▸ **WRITTEN TASK**: Count the lines in the items below that contain the string "utilisation". Give only that number.

▸ **DATASET CONTENT**:
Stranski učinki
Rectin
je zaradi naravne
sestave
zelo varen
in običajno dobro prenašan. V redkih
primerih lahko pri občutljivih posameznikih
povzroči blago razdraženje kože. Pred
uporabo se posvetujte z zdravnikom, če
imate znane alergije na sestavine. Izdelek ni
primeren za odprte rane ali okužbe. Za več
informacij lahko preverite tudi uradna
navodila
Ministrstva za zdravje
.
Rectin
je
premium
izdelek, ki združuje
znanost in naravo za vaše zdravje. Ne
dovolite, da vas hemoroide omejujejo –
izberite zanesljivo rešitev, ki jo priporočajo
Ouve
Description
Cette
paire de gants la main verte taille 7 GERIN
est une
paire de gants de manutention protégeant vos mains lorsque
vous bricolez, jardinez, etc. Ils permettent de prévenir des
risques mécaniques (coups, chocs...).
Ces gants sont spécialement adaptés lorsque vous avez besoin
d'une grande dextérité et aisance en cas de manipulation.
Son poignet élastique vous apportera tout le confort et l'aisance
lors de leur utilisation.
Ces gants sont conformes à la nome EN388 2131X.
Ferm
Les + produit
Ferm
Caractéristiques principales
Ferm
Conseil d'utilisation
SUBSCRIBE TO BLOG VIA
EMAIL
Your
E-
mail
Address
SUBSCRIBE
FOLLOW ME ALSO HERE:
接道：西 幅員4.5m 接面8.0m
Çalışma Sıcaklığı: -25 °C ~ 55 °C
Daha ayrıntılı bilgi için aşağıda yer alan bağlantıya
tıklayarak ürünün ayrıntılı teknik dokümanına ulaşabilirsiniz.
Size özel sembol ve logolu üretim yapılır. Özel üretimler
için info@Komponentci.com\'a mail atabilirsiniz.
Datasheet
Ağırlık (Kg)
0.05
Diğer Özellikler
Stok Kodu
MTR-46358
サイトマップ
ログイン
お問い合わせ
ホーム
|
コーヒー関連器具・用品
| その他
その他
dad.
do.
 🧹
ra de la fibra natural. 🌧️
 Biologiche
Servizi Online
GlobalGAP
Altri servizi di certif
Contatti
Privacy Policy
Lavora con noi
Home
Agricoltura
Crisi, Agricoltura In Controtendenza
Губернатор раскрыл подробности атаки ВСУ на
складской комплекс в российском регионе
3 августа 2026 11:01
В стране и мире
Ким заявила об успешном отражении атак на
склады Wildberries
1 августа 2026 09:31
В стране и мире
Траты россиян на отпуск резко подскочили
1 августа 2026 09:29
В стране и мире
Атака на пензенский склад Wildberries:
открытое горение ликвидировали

▸ **WRITTEN RESPONSE**: 2